The school is scheduled to be completed with construction and open for students at the beginning of the 2028 school year, however the athletic teams will begin competing under the new school in 2026. Waterloo United will play initially in the Mississippi Valley Conference, taking the place of Waterloo West. Once the physical school opens, the school district has laid the possibility of relocating to a difference conference.

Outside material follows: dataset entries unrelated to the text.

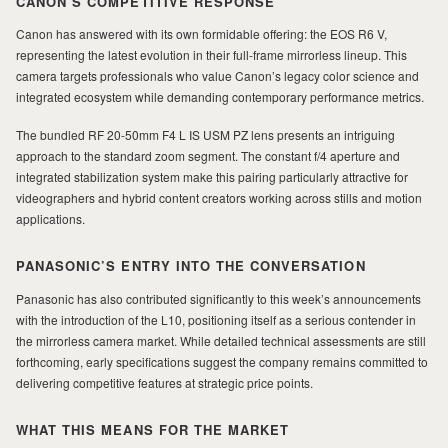
CANON’S COMPETITIVE RESPONSE
Canon has answered with its own formidable offering: the EOS R6 V,
representing the latest evolution in their full-frame mirrorless lineup. This
camera targets professionals who value Canon’s legacy color science and
integrated ecosystem while demanding contemporary performance metrics.
The bundled RF 20-50mm F4 L IS USM PZ lens presents an intriguing
approach to the standard zoom segment. The constant f/4 aperture and
integrated stabilization system make this pairing particularly attractive for
videographers and hybrid content creators working across stills and motion
applications.
PANASONIC’S ENTRY INTO THE CONVERSATION
Panasonic has also contributed significantly to this week’s announcements
with the introduction of the L10, positioning itself as a serious contender in
the mirrorless camera market. While detailed technical assessments are still
forthcoming, early specifications suggest the company remains committed to
delivering competitive features at strategic price points.
WHAT THIS MEANS FOR THE MARKET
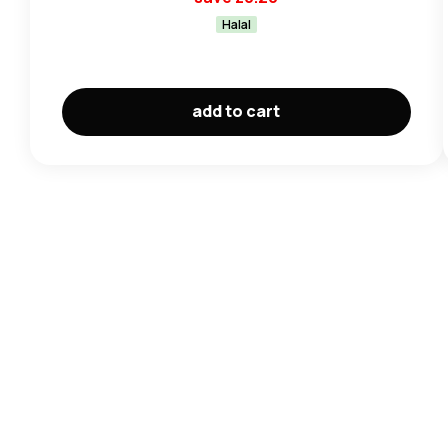
Halal
add to cart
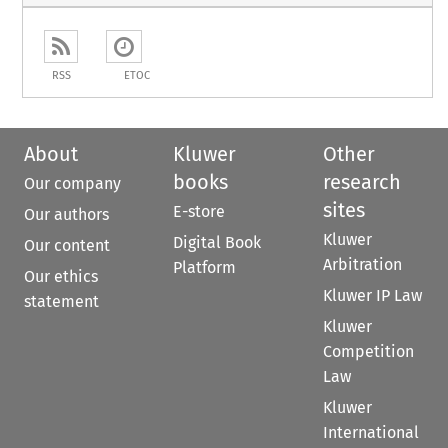
RSS
ETOC
About
Kluwer
Other
books
research
Our company
sites
E-store
Our authors
Kluwer
Digital Book
Our content
Arbitration
Platform
Our ethics
Kluwer IP Law
statement
Kluwer
Competition
Law
Kluwer
International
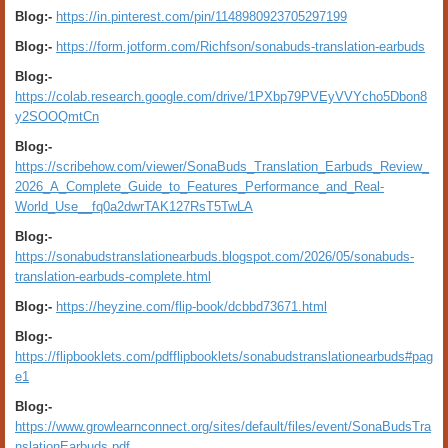
Blog:-
https://in.pinterest.com/pin/1148980923705297199
Blog:-
https://form.jotform.com/Richfson/sonabuds-translation-earbuds
Blog:-
https://colab.research.google.com/drive/1PXbp79PVEyVVYcho5Dbon8
y2SOOQmtCn
Blog:-
https://scribehow.com/viewer/SonaBuds_Translation_Earbuds_Review_
2026_A_Complete_Guide_to_Features_Performance_and_Real-
World_Use__fq0a2dwrTAK127RsT5TwLA
Blog:-
https://sonabudstranslationearbuds.blogspot.com/2026/05/sonabuds-
translation-earbuds-complete.html
Blog:-
https://heyzine.com/flip-book/dcbbd73671.html
Blog:-
https://flipbooklets.com/pdfflipbooklets/sonabudstranslationearbuds#pag
e1
Blog:-
https://www.growlearnconnect.org/sites/default/files/event/SonaBudsTra
nslationEarbuds.pdf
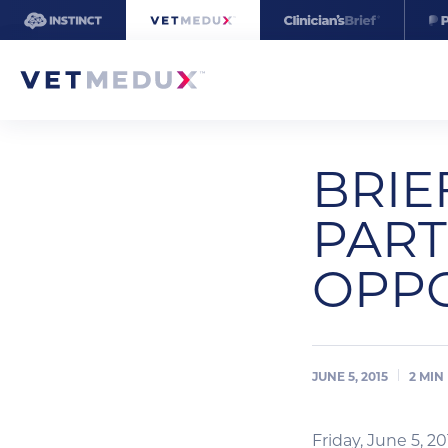
BRIE
PART
OPPO
JUNE 5, 2015
2
MIN
Friday, June 5, 20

On April 21, 2025, Ames announced its withdrawal from the Iowa Alliance Conference. Ames will join the Little Hawkeye conference beginning with the 2026–27 school year.

==Sports==
The conference offers the following sports:

- Fall — volleyball, boys' cross-country, girls' cross-country, boys' golf and girls' swimming.
- Winter — Boys' basketball, girls' basketball, bowling, wrestling and boys' swimming.
- Spring — Boys' track and field, girls' track and field, boys' soccer, girls' soccer, boys' tennis, girls' tennis and girls' golf.
- Summer — Baseball and softball.

All the member schools field a varsity football team, however it is not sponsored by any conference in Iowa. Football is played in a separate classification system, and competition is organized by districts.

Although the member schools field freshman — and in some cases, junior varsity — teams in many of the above-mentioned sports, conference championships are determined at sophomore and varsity levels only.